Costumes don’t need to be confined to the drama department. They are engaging, hands-on ways to explore history, cultures, commerce, and geography. They can be used to enhance the study of literature through role playing and can add to the excitement of writing by adding a dramatic portrayal of story lines. Children benefit from the tactile experience of working with different textiles and thinking about what garment style says about the wearer. Costumes are an excellent way to combine literacy, mathematics, art, and social studies, and they involve problem solving, critical thinking, and visual literacy.
There are two simple no-sew costume structures: the tunic and the skirt/cape.
Suggested materials: Fabric, hot glue, and optional decorative materials include buttons and trim
How to make a tunic:
- Begin with a length of material which has been measured to fit the person wearing it. You can decide on the length by measuring the wearer from shoulder to waist/knees or to the floor. You’ll want to double the length to make sure the fabric covers the wearer from the front and back. Make sure you also decide on the width needed to fit the body and if you want to create a sleeve.
- You can also choose what kind of fabric will suit your character. (The MFTA warehouse offers a variety of large rolls and pieces in many different materials). For example, a peasant might ware a tunic made of burlap or rough material, but a king might wear velvet or satin. Fabric choice and applying detailed decoration will really give your tunic its style.

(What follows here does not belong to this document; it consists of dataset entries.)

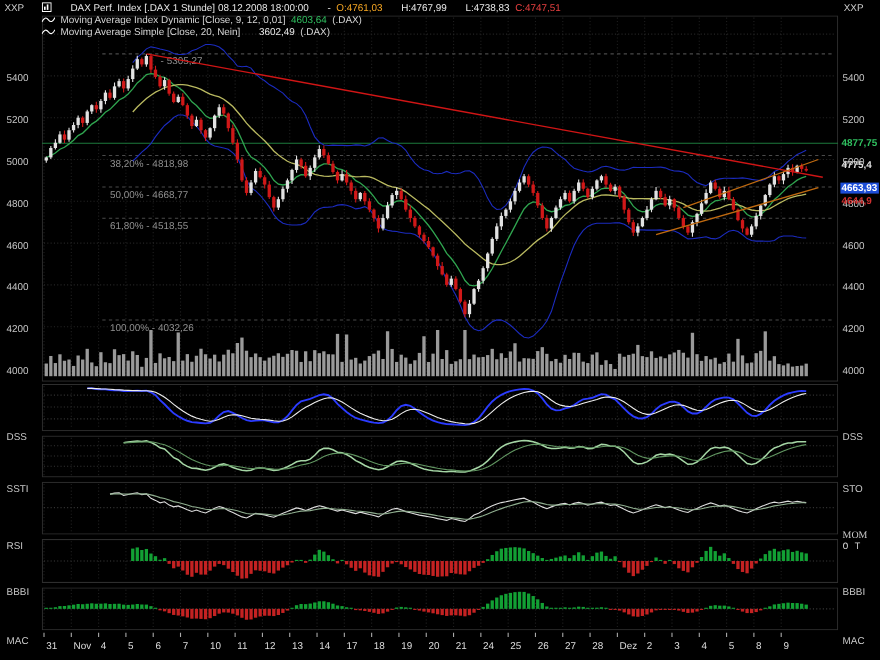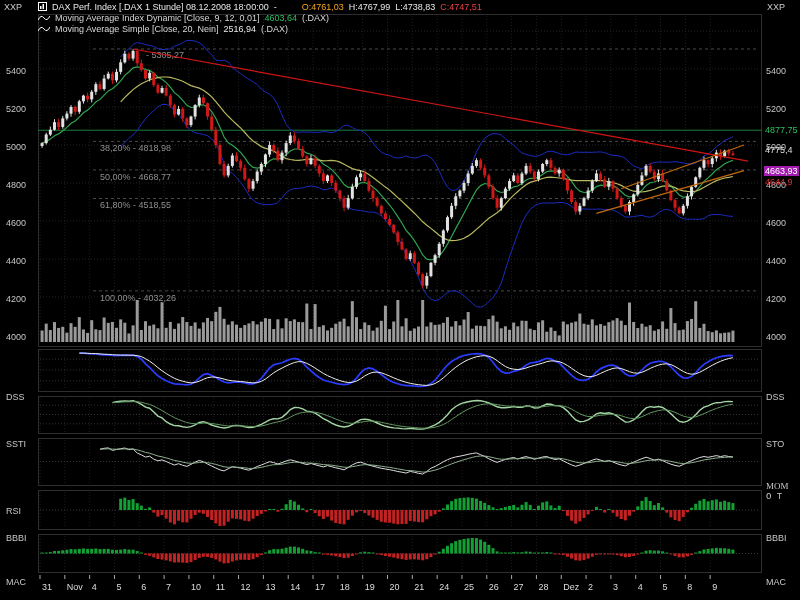--- a/index.html
+++ b/index.html
@@ -9,7 +9,7 @@
   #xAxis{left:0;}
   .hl{position:absolute;left:38px;white-space:nowrap;z-index:5;pointer-events:none;}
   .hl span{margin-right:5px;}
-  .w{color:#e8e8e8;} .o{color:#f5a623;margin-left:20px;} .r{color:#e84040;} .g{color:#2fbf5f;} .dim{color:#d6d6d6;}
+  .w{color:#e8e8e8;margin-left:12px;} .o{color:#f5a623;margin-left:20px;} .r{color:#e84040;} .g{color:#2fbf5f;} .dim{color:#d6d6d6;}
   .icq{display:inline-block;vertical-align:-1px;margin-right:3px;}
   .ax{position:absolute;font-size:9px;color:#c6c6c6;line-height:10px;white-space:nowrap;margin-top:40px;}
   .mk{position:absolute;left:764px;font-size:9px;line-height:10px;padding:0 1px;white-space:nowrap;z-index:6;}

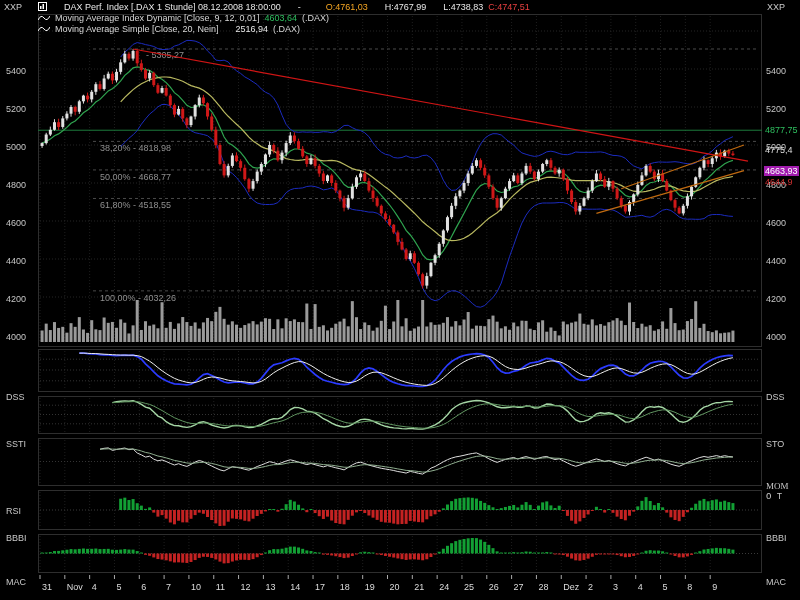--- a/index.html
+++ b/index.html
@@ -9,7 +9,7 @@
   #xAxis{left:0;}
   .hl{position:absolute;left:38px;white-space:nowrap;z-index:5;pointer-events:none;}
   .hl span{margin-right:5px;}
-  .w{color:#e8e8e8;margin-left:12px;} .o{color:#f5a623;margin-left:20px;} .r{color:#e84040;} .g{color:#2fbf5f;} .dim{color:#d6d6d6;}
+  .w{color:#e8e8e8;margin-left:12px;} .o{color:#f5a623;} .r{color:#e84040;} .g{color:#2fbf5f;} .dim{color:#d6d6d6;}
   .icq{display:inline-block;vertical-align:-1px;margin-right:3px;}
   .ax{position:absolute;font-size:9px;color:#c6c6c6;line-height:10px;white-space:nowrap;margin-top:40px;}
   .mk{position:absolute;left:764px;font-size:9px;line-height:10px;padding:0 1px;white-space:nowrap;z-index:6;}

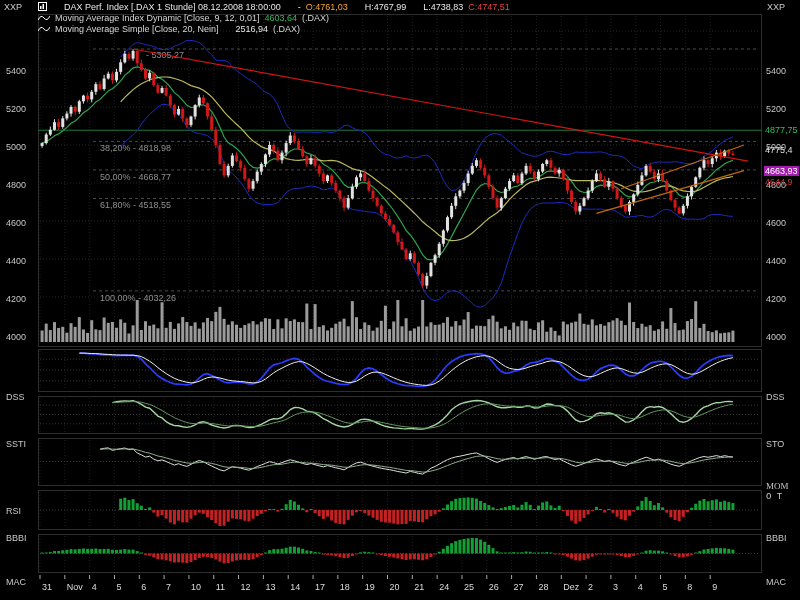--- a/index.html
+++ b/index.html
@@ -40,7 +40,7 @@
   <div class="hl" style="top:24px">
     <span class="icq"><svg style="position:static" width="12" height="8">
           <path d="M0 6 Q3 0 6 4 T12 2" stroke="#fff" fill="none"></path>
-        </svg></span><span class="dim">Moving Average Simple [Close, 20, Nein]</span><span class="w">2516,94</span><span class="dim">(.DAX)</span>
+        </svg></span><span class="dim">Moving Average Simple [Close, 20, Nein]</span><span class="w">3602,49</span><span class="dim">(.DAX)</span>
   </div>
 
   <svg id="mainChart" style="top:14px" width="724" height="333">

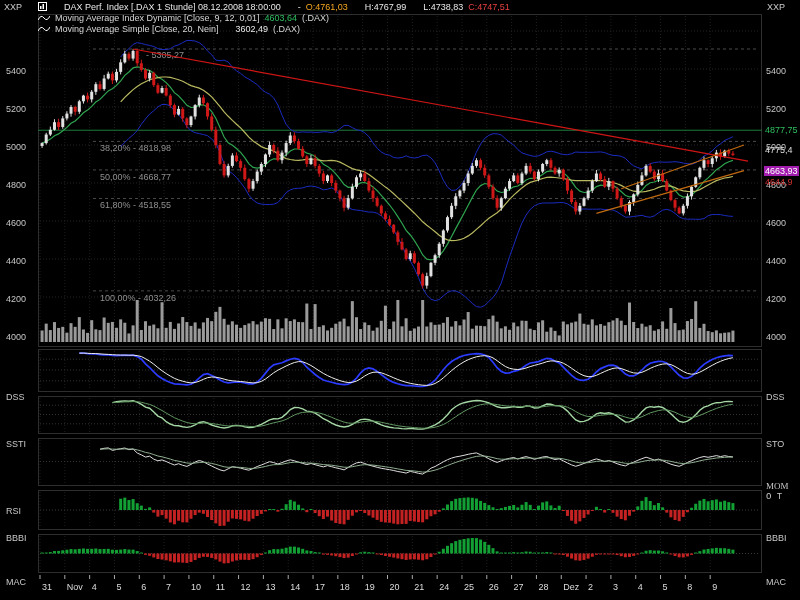--- a/index.html
+++ b/index.html
@@ -12,7 +12,7 @@
   .w{color:#e8e8e8;margin-left:12px;} .o{color:#f5a623;} .r{color:#e84040;} .g{color:#2fbf5f;} .dim{color:#d6d6d6;}
   .icq{display:inline-block;vertical-align:-1px;margin-right:3px;}
   .ax{position:absolute;font-size:9px;color:#c6c6c6;line-height:10px;white-space:nowrap;margin-top:40px;}
-  .mk{position:absolute;left:764px;font-size:9px;line-height:10px;padding:0 1px;white-space:nowrap;z-index:6;}
+  .mk{position:absolute;left:764px;font-size:9px;line-height:10px;padding:0 1px;white-space:nowrap;z-index:6;font-weight:bold;}
   .corner{position:absolute;top:2px;color:#cccccc;}
 </style>
 </head>

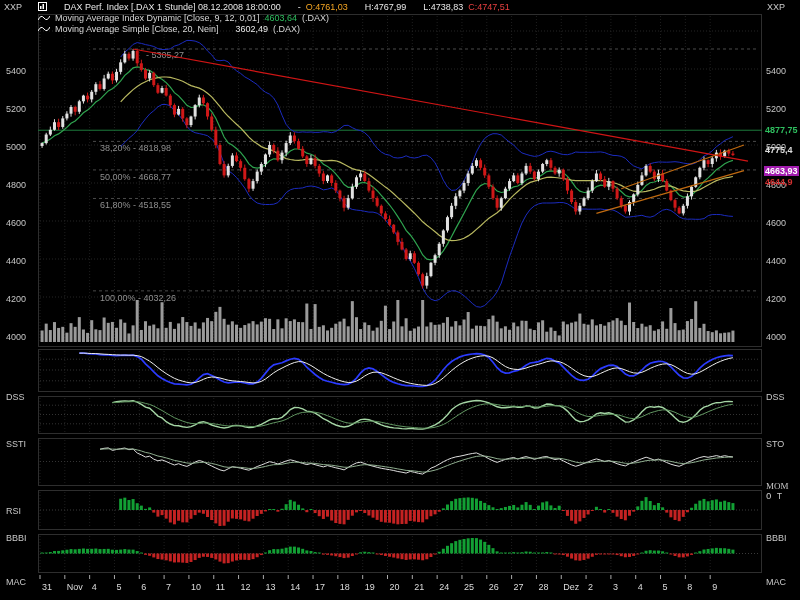--- a/index.html
+++ b/index.html
@@ -1196,7 +1196,7 @@
 
 <div class="mk" style="top: 125.228px; color: rgb(47, 191, 95);">4877,75</div>
     <div class="mk" style="top: 144.674px; color: rgb(221, 221, 221);">4775,4</div>
-    <div class="mk" style="top: 165.853px; color: rgb(255, 255, 255); background: #a21caf;">4663,93</div>
+    <div class="mk" style="top: 165.853px; color: rgb(255, 255, 255); background: #1d4ed8;">4663,93</div>
     <div class="mk" style="top: 176.853px; color: rgb(208, 48, 48);">4644,9</div>
   </div>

- Fold the fabric in half so you have a fold at the top, like a placard.
- Fold in half lengthwise by bringing together the two outside edges.
- Cut a small diagonal opening across the top corner. The raw edges will be sleeves.
- Open up and you will have the beginnings of the tunic.
Make sleeves: Determine the style and length and cut into the sides of the tunic. You can hot glue sides, tape, add buttons, or lace them.
Change the look: Cut a different neck shape or opening in the front. You can also think about layering different lengths or fabric types, add a side closure to the garment, or belt it high or low or only in the front to create a dress/cape effect.
Make a vest: Make a shorter tunic and open the front with a slit from the neck.
Make a collar: Start with a circle of fabric, fold it, and cut a hole in the middle. This goes over the head and the circle lies across the shoulders. The shape can be modified for different effects. Another collar can be made with a long piece of stiff fabric or cardboard cut to fit the neck edge. Hot glue in place and cover with fabric or trim.
How to make a skirt or cape:
- The minimum width of fabric to completely close a straight hanging gathered waist skirt is 1.5x around the body. For a fuller skirt, add more to the width. Fold the length of fabric in half lengthwise, and then fold again.
- Fold over the top edge of the fabric about 2 inches.
- Cut 1/2 inch slits in top folded over edge, every 2 inches. This creates an envely spaced series of slits to weave the cord through the waist.
- Open up the fold and weave the cord in and out of the top slits to create a tie-able waist closure.
The same guidelines apply to making a cape.
Make an easy stretchy skirt: A flowing graceful skirt with an irregular hem can be made from any stretchy fabric. Decide on the length of the skirt and then cut a square of material that measures approximately from the waist to the chosen length. Fold the fabric diagonally in half and then fold diagonally in half. Cut a small opening in the folded corner (this is the hole for the waist). Pull the skirt on over the head and adjust the opening for a comfortable fit. Create different looks by layering different length skirts.